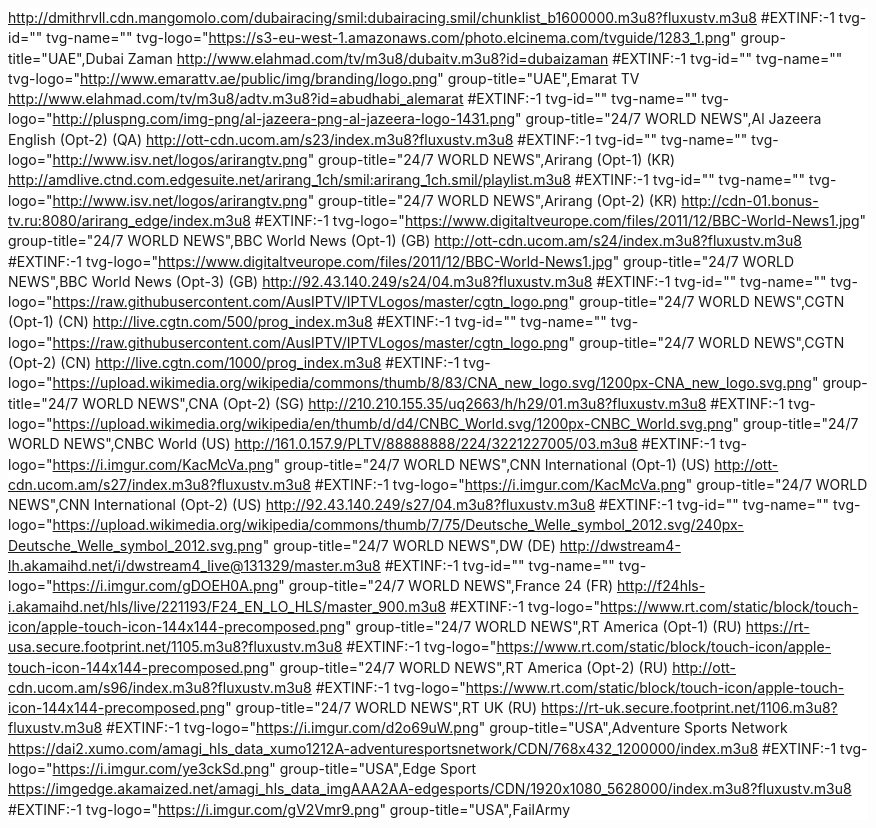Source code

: http://dmithrvll.cdn.mangomolo.com/dubairacing/smil:dubairacing.smil/chunklist_b1600000.m3u8?fluxustv.m3u8
#EXTINF:-1 tvg-id="" tvg-name="" tvg-logo="https://s3-eu-west-1.amazonaws.com/photo.elcinema.com/tvguide/1283_1.png" group-title="UAE",Dubai Zaman
http://www.elahmad.com/tv/m3u8/dubaitv.m3u8?id=dubaizaman
#EXTINF:-1 tvg-id="" tvg-name="" tvg-logo="http://www.emarattv.ae/public/img/branding/logo.png" group-title="UAE",Emarat TV
http://www.elahmad.com/tv/m3u8/adtv.m3u8?id=abudhabi_alemarat
#EXTINF:-1 tvg-id="" tvg-name="" tvg-logo="http://pluspng.com/img-png/al-jazeera-png-al-jazeera-logo-1431.png" group-title="24/7 WORLD NEWS",Al Jazeera English (Opt-2) (QA)
http://ott-cdn.ucom.am/s23/index.m3u8?fluxustv.m3u8
#EXTINF:-1 tvg-id="" tvg-name="" tvg-logo="http://www.isv.net/logos/arirangtv.png" group-title="24/7 WORLD NEWS",Arirang (Opt-1) (KR)
http://amdlive.ctnd.com.edgesuite.net/arirang_1ch/smil:arirang_1ch.smil/playlist.m3u8
#EXTINF:-1 tvg-id="" tvg-name="" tvg-logo="http://www.isv.net/logos/arirangtv.png" group-title="24/7 WORLD NEWS",Arirang (Opt-2) (KR)
http://cdn-01.bonus-tv.ru:8080/arirang_edge/index.m3u8
#EXTINF:-1 tvg-logo="https://www.digitaltveurope.com/files/2011/12/BBC-World-News1.jpg" group-title="24/7 WORLD NEWS",BBC World News (Opt-1) (GB)
http://ott-cdn.ucom.am/s24/index.m3u8?fluxustv.m3u8
#EXTINF:-1 tvg-logo="https://www.digitaltveurope.com/files/2011/12/BBC-World-News1.jpg" group-title="24/7 WORLD NEWS",BBC World News (Opt-3) (GB)
http://92.43.140.249/s24/04.m3u8?fluxustv.m3u8
#EXTINF:-1 tvg-id="" tvg-name="" tvg-logo="https://raw.githubusercontent.com/AusIPTV/IPTVLogos/master/cgtn_logo.png" group-title="24/7 WORLD NEWS",CGTN (Opt-1) (CN)
http://live.cgtn.com/500/prog_index.m3u8
#EXTINF:-1 tvg-id="" tvg-name="" tvg-logo="https://raw.githubusercontent.com/AusIPTV/IPTVLogos/master/cgtn_logo.png" group-title="24/7 WORLD NEWS",CGTN (Opt-2) (CN)
http://live.cgtn.com/1000/prog_index.m3u8
#EXTINF:-1 tvg-logo="https://upload.wikimedia.org/wikipedia/commons/thumb/8/83/CNA_new_logo.svg/1200px-CNA_new_logo.svg.png" group-title="24/7 WORLD NEWS",CNA (Opt-2) (SG)
http://210.210.155.35/uq2663/h/h29/01.m3u8?fluxustv.m3u8
#EXTINF:-1 tvg-logo="https://upload.wikimedia.org/wikipedia/en/thumb/d/d4/CNBC_World.svg/1200px-CNBC_World.svg.png" group-title="24/7 WORLD NEWS",CNBC World (US)
http://161.0.157.9/PLTV/88888888/224/3221227005/03.m3u8
#EXTINF:-1 tvg-logo="https://i.imgur.com/KacMcVa.png" group-title="24/7 WORLD NEWS",CNN International (Opt-1) (US)
http://ott-cdn.ucom.am/s27/index.m3u8?fluxustv.m3u8
#EXTINF:-1 tvg-logo="https://i.imgur.com/KacMcVa.png" group-title="24/7 WORLD NEWS",CNN International (Opt-2) (US)
http://92.43.140.249/s27/04.m3u8?fluxustv.m3u8
#EXTINF:-1 tvg-id="" tvg-name="" tvg-logo="https://upload.wikimedia.org/wikipedia/commons/thumb/7/75/Deutsche_Welle_symbol_2012.svg/240px-Deutsche_Welle_symbol_2012.svg.png" group-title="24/7 WORLD NEWS",DW (DE)
http://dwstream4-lh.akamaihd.net/i/dwstream4_live@131329/master.m3u8
#EXTINF:-1 tvg-id="" tvg-name="" tvg-logo="https://i.imgur.com/gDOEH0A.png" group-title="24/7 WORLD NEWS",France 24 (FR)
http://f24hls-i.akamaihd.net/hls/live/221193/F24_EN_LO_HLS/master_900.m3u8
#EXTINF:-1 tvg-logo="https://www.rt.com/static/block/touch-icon/apple-touch-icon-144x144-precomposed.png" group-title="24/7 WORLD NEWS",RT America (Opt-1) (RU)
https://rt-usa.secure.footprint.net/1105.m3u8?fluxustv.m3u8
#EXTINF:-1 tvg-logo="https://www.rt.com/static/block/touch-icon/apple-touch-icon-144x144-precomposed.png" group-title="24/7 WORLD NEWS",RT America (Opt-2) (RU)
http://ott-cdn.ucom.am/s96/index.m3u8?fluxustv.m3u8
#EXTINF:-1 tvg-logo="https://www.rt.com/static/block/touch-icon/apple-touch-icon-144x144-precomposed.png" group-title="24/7 WORLD NEWS",RT UK (RU)
https://rt-uk.secure.footprint.net/1106.m3u8?fluxustv.m3u8
#EXTINF:-1 tvg-logo="https://i.imgur.com/d2o69uW.png" group-title="USA",Adventure Sports Network
https://dai2.xumo.com/amagi_hls_data_xumo1212A-adventuresportsnetwork/CDN/768x432_1200000/index.m3u8
#EXTINF:-1 tvg-logo="https://i.imgur.com/ye3ckSd.png" group-title="USA",Edge Sport
https://imgedge.akamaized.net/amagi_hls_data_imgAAA2AA-edgesports/CDN/1920x1080_5628000/index.m3u8?fluxustv.m3u8
#EXTINF:-1 tvg-logo="https://i.imgur.com/gV2Vmr9.png" group-title="USA",FailArmy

____

Directive =
Pull out every line above that contains the string "footprint".

Solution to the exercise =
https://rt-usa.secure.footprint.net/1105.m3u8?fluxustv.m3u8
https://rt-uk.secure.footprint.net/1106.m3u8?fluxustv.m3u8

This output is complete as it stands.